Vermeule, Adrian. Law’s Abnegation: From Law’s Empire to the Administrative State. Cambridge, Mass.: Harvard University Press, 2016. 254 pp.

“Law’s Empire” of the subtitle is a reference to Ronald Dworkin’s influential 1986 treatise, Law’s Empire. Adrian Vermeule, a professor of law, acknowledges Dworkin to be one of the great legal scholars of the 20th century, yet accuses him of ignoring a major drift in contemporary law.

With considerable evidence, he maintains that Dworkin missed the impact that the creation of multiple federal agencies has had on case law. Dworkin, he says, assumed law’s integrity, that is, a strict division of powers between the legislative, the judiciary, and the administrative branches of government, a division which gave the legislature sole control over the making of law.

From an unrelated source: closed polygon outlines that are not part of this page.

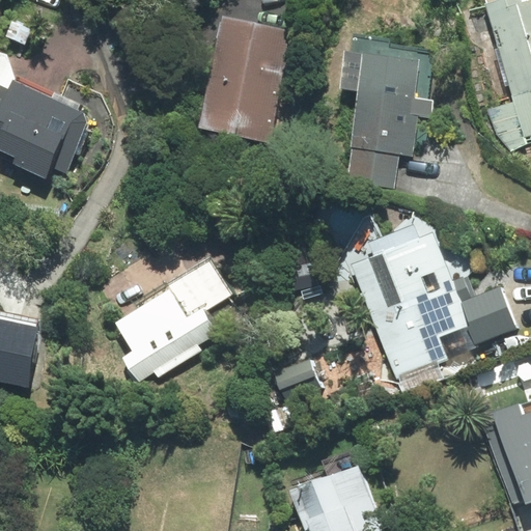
[(530,0),(486,0),(487,2),(484,3),(513,102),(488,110),(496,134),(511,151),(527,144),(530,142),(530,0)]
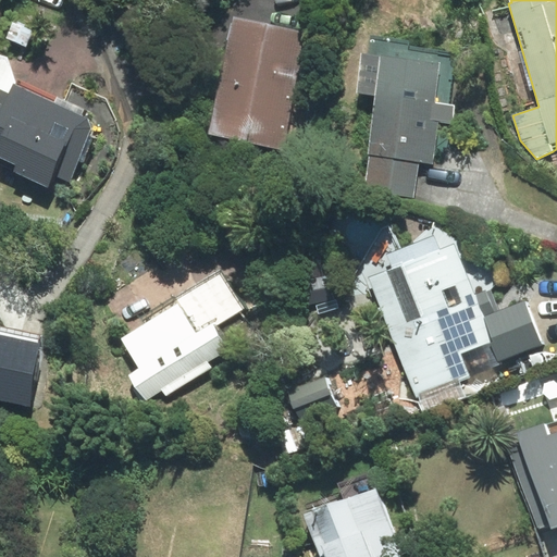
[(306,32),(234,17),(210,133),(282,148),(306,32)]
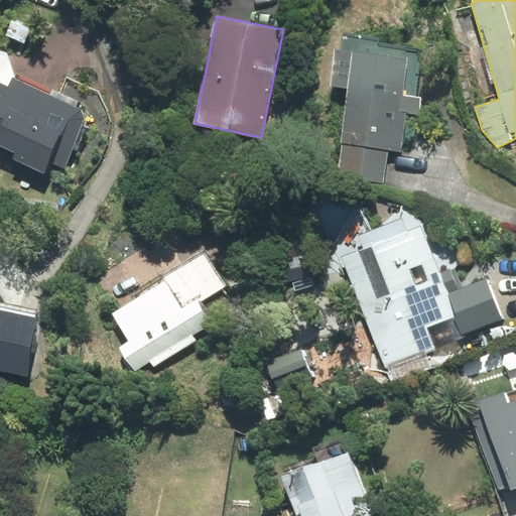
[(389,150),(402,152),(407,115),(418,116),(421,97),(416,97),(423,48),(378,42),(378,37),(344,33),(341,50),(336,50),(331,86),(348,88),(341,143),(343,143),(338,178),(384,184),(389,150)]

Vermeule is convinced that we have not had such an institutional structure for decades. He shows that since 1932 there has been in the making of law a steady deference to administrative bodies. Law has, in effect, deposed itself. Most federal courts in the post-New Deal period allowed Congress to delegate its lawmaking powers to the administrative state.

The creation of the Federal Security Agency in 1939 during the Roosevelt administration is a prime example of a transfer of power from the legislative branch to the executive branch of government. That, and the creation of other federal agencies, has brought a dramatic change in the way the nation is governed.

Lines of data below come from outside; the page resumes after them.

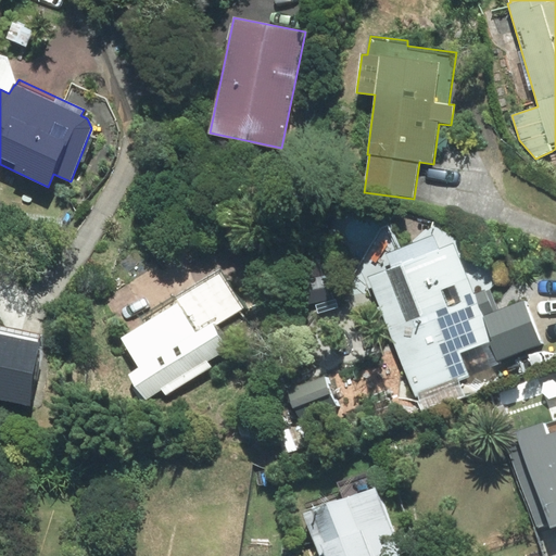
[(390,267),(366,276),(420,414),(465,396),(458,381),(469,377),(459,353),(490,341),(481,317),(496,311),(489,290),(474,295),(454,243),(439,249),(433,234),(384,253),(390,267)]
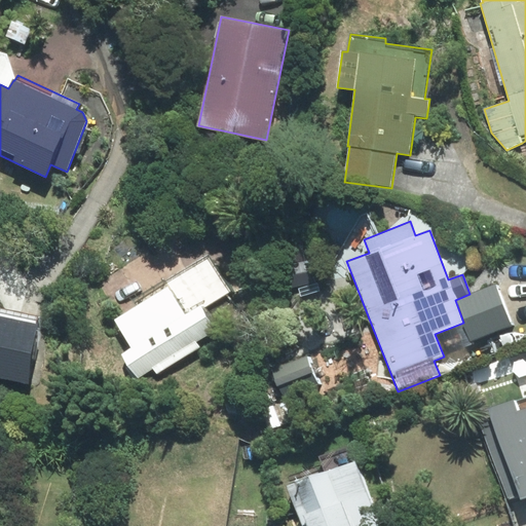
[(138,306),(116,321),(134,348),(123,354),(138,378),(153,369),(156,375),(201,347),(197,341),(217,329),(203,307),(230,291),(209,257),(136,303),(138,306)]
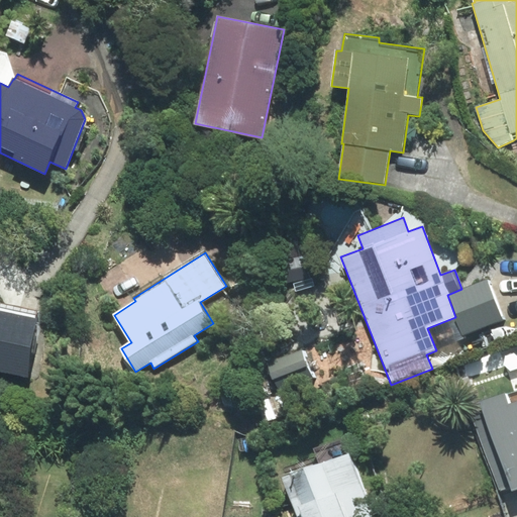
[(455,317),(462,335),(503,320),(488,280),(461,289),(447,295),(455,317)]
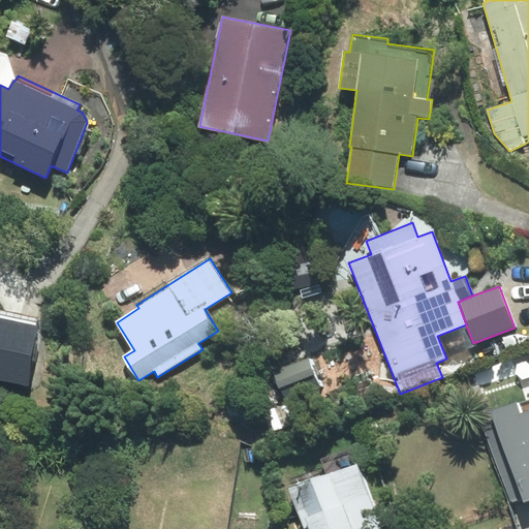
[(0,380),(28,385),(41,317),(0,308),(0,380)]
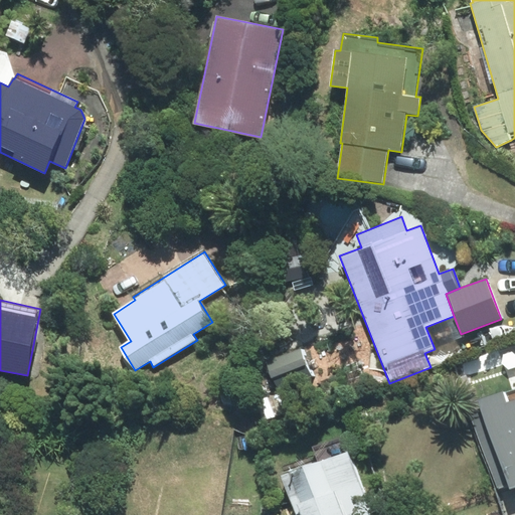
[(300,348),(268,362),(279,389),(312,376),(300,348)]
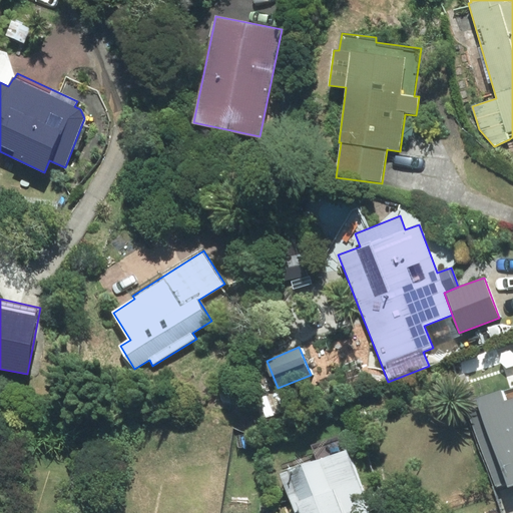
[(506,484),(507,488),(512,485),(512,389),(478,402),(479,407),(469,410),(496,487),(506,484)]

The expansion of what Vermeule calls “the regulative state” has shifted power from the states to the federal government. In his judgment, this shift amounts to a rejection of the checks and balances established by the U.S. Constitution in favor of independent and isolated regulatory agencies. Today most federal law is made, interpreted, and enforced by faceless, unaccountable federal bureaucrats.

In the interpretation of law, judges still possess nominal supremacy, but they have voluntarily ceded power. Under pressure brought by very complex cases, judges have become convinced that administrators should have a broad leeway to set policy, to determine facts, to interpret ambiguous statutes, and even, in what Vermeule calls “an intolerable front to the legal mind,” to determine boundaries of the agency’s own jurisdiction, in effect acting as judges in their own cases.

Bertrand de Jouvenel, the French political philosopher, in the early years of the Roosevelt administration saw the danger of endowing a single agency with legislative, judicial, and administrative authority. On that subject his 1949 book, On Power, remains relevant.

Whereas courts must take the consequences of their decisions into account when ruling, as Vermeule points out, agencies interpreting law are empowered to choose which of several competing policies to honor, and how much weight to attach to principles. If the agency’s judgment is challenged, judicial review amounts only to the determination of whether the administrative agency has clearly gone beyond the outer bounds of the defensible.

Most federal courts defer to agency interpretations of statutes. It is assumed that Congress in granting authority to administrative agencies intended to delegate the task of interpretation to them. This is what has allowed Washington, through the action of its many administrative agencies, to regulate nearly every aspect of citizens’ lives. Such delegation, it is claimed, is reasonable given that the present 535 members of Congress could not have had the time or resources to do it through legislation.

In Vermeule’s judgment, the history and logic of U.S. administrative law suggest that Dworkin’s classical concept of law cannot coexist with the administrative state. But then he modifies that judgment: “This is not to say that law enforced by courts and the administrative state cannot coexist at all, just that they cannot simultaneously be paramount.”

Law’s Abnegation is supported by Adrian Vermeule’s extensive research. He cites 60 cases that he has examined in formulating his argument. An important catalyst in the “law’s” surrender is federal court rulings in cases brought by the Natural Resources Defense Council. Few readers will have followed or remember Chevron USA v. Natural Resources Defense Council, City of Arlington v. FDC, or Vermont Nuclear Power Corp. v. FDC. In ease case the court recognized the authority of executive action on the part of a federal agency.

Given the dozens of federal agencies with administrative power to determine what the law is and to enforce it, and given the ideological split in the nation as a whole, it is no wonder that the recent presidential election was highly contested. The president’s power to appoint agency leaders contributes in a large measure to his ability to govern.

Law’s Abnegation is a timely reminder of how law is actually made in spite of a constitutional separation of powers.